Segment Open
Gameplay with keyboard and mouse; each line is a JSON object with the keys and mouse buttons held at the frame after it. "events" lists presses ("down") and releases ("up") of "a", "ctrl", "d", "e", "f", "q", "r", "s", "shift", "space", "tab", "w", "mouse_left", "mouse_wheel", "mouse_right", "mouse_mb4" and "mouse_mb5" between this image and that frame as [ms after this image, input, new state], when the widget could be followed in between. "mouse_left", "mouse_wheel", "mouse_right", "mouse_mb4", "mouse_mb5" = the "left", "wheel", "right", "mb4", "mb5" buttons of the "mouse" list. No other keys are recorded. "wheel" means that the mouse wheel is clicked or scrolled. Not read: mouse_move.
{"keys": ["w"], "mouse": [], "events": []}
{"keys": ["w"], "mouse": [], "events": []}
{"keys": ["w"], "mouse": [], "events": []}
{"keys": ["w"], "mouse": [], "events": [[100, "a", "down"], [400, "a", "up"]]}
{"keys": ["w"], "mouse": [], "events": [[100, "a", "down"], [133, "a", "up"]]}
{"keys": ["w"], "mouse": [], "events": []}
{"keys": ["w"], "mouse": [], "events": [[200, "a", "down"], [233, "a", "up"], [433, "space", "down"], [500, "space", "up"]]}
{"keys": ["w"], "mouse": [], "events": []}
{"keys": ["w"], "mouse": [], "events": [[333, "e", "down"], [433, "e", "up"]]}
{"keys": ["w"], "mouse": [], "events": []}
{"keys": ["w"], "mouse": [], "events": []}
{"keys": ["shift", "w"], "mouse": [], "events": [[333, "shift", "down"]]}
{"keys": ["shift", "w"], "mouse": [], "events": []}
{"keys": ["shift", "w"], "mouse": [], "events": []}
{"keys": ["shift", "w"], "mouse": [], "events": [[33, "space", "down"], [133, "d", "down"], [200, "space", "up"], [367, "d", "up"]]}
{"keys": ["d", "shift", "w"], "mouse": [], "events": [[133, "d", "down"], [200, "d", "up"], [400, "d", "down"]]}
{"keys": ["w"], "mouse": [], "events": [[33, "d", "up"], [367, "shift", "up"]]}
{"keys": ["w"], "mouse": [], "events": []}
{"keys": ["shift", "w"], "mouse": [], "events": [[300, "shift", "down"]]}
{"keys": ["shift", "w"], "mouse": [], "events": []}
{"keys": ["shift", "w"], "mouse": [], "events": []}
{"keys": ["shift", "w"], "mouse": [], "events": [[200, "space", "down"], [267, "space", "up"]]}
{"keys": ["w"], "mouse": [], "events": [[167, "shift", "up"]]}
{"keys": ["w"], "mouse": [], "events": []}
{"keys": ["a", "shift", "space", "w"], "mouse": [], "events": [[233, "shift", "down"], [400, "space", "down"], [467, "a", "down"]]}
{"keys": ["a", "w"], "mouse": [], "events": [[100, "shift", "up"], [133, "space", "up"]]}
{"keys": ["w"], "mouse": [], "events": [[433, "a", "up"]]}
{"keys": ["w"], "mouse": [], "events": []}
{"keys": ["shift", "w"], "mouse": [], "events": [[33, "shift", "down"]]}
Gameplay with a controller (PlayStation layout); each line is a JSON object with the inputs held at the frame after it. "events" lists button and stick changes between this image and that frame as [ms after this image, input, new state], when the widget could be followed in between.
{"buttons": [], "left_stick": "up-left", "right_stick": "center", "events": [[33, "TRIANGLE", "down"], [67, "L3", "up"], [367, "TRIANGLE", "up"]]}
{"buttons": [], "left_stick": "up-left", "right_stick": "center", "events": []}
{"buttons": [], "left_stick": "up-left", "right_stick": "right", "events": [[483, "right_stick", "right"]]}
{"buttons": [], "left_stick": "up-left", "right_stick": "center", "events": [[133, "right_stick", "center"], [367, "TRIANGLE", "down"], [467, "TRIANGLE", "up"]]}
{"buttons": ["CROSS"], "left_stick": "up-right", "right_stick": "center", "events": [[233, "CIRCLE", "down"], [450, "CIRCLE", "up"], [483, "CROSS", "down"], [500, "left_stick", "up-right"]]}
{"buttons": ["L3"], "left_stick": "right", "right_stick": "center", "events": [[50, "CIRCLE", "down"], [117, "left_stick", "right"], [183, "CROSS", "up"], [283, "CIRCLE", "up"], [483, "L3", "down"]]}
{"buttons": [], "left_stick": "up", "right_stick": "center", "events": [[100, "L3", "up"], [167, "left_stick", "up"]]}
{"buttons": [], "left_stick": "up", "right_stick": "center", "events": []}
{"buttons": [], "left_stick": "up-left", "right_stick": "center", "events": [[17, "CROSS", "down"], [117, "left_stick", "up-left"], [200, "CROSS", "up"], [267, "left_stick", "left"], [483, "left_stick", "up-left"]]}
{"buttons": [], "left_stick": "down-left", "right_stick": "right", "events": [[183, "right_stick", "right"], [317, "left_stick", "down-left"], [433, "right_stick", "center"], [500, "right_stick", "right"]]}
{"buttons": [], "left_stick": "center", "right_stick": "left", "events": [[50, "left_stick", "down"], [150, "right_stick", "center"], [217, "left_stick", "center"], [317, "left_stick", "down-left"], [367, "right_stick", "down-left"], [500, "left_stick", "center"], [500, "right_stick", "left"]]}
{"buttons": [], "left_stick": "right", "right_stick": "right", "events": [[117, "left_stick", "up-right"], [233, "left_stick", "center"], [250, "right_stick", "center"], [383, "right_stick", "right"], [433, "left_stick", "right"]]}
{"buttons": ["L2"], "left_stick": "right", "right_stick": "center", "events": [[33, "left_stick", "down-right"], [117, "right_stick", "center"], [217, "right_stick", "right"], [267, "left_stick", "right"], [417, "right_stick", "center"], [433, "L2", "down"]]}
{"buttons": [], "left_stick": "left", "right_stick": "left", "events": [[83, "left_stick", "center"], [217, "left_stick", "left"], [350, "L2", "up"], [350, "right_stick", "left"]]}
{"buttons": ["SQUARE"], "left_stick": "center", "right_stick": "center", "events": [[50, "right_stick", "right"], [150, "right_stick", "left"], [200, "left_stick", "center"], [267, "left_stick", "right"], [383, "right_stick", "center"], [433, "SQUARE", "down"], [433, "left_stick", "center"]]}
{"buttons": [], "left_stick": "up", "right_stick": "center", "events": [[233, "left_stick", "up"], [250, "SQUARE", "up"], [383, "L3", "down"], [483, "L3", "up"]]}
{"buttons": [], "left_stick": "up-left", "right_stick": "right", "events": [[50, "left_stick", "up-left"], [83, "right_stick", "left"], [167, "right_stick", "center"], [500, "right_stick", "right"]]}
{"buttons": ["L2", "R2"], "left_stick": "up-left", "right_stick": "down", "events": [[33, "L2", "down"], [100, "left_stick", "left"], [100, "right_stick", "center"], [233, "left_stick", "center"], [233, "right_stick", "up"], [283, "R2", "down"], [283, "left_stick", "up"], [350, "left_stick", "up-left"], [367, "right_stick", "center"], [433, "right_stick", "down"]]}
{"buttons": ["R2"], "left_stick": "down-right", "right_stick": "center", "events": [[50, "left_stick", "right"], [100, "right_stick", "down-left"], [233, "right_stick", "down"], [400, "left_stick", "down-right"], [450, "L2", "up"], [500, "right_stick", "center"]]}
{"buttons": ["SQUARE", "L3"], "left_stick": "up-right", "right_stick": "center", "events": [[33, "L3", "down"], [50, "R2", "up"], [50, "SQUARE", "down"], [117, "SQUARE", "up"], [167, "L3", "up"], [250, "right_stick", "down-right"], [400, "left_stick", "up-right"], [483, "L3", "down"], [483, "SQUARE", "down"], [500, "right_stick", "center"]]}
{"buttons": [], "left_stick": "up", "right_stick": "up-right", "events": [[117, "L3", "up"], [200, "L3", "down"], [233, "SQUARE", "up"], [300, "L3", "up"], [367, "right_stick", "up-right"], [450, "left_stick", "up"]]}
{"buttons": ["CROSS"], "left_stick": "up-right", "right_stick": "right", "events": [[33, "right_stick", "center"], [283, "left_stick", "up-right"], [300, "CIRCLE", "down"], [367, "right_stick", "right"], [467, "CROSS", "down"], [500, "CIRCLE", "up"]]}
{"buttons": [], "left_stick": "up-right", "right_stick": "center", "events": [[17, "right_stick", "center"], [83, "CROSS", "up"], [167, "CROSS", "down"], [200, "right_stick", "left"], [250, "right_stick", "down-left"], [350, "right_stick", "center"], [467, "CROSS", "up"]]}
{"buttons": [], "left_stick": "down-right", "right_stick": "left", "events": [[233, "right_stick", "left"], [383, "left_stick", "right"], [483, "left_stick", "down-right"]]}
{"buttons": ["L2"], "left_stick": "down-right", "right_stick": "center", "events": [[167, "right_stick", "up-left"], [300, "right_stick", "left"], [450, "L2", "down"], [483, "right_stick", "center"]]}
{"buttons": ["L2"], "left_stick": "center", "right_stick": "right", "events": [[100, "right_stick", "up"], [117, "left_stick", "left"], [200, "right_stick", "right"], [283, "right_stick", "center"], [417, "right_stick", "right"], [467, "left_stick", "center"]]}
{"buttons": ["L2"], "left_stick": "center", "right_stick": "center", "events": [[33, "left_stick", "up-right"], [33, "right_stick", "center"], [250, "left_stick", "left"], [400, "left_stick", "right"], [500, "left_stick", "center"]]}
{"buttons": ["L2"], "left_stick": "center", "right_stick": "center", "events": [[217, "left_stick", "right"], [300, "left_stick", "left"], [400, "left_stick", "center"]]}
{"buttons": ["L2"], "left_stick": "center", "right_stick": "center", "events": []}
Segment Closed
● **WHAT IS NEEDED**
From the records above, pick out and copy each line holding the word "TRIANGLE".

● **RESPONSE**
{"buttons": [], "left_stick": "up-left", "right_stick": "center", "events": [[33, "TRIANGLE", "down"], [67, "L3", "up"], [367, "TRIANGLE", "up"]]}
{"buttons": [], "left_stick": "up-left", "right_stick": "center", "events": [[133, "right_stick", "center"], [367, "TRIANGLE", "down"], [467, "TRIANGLE", "up"]]}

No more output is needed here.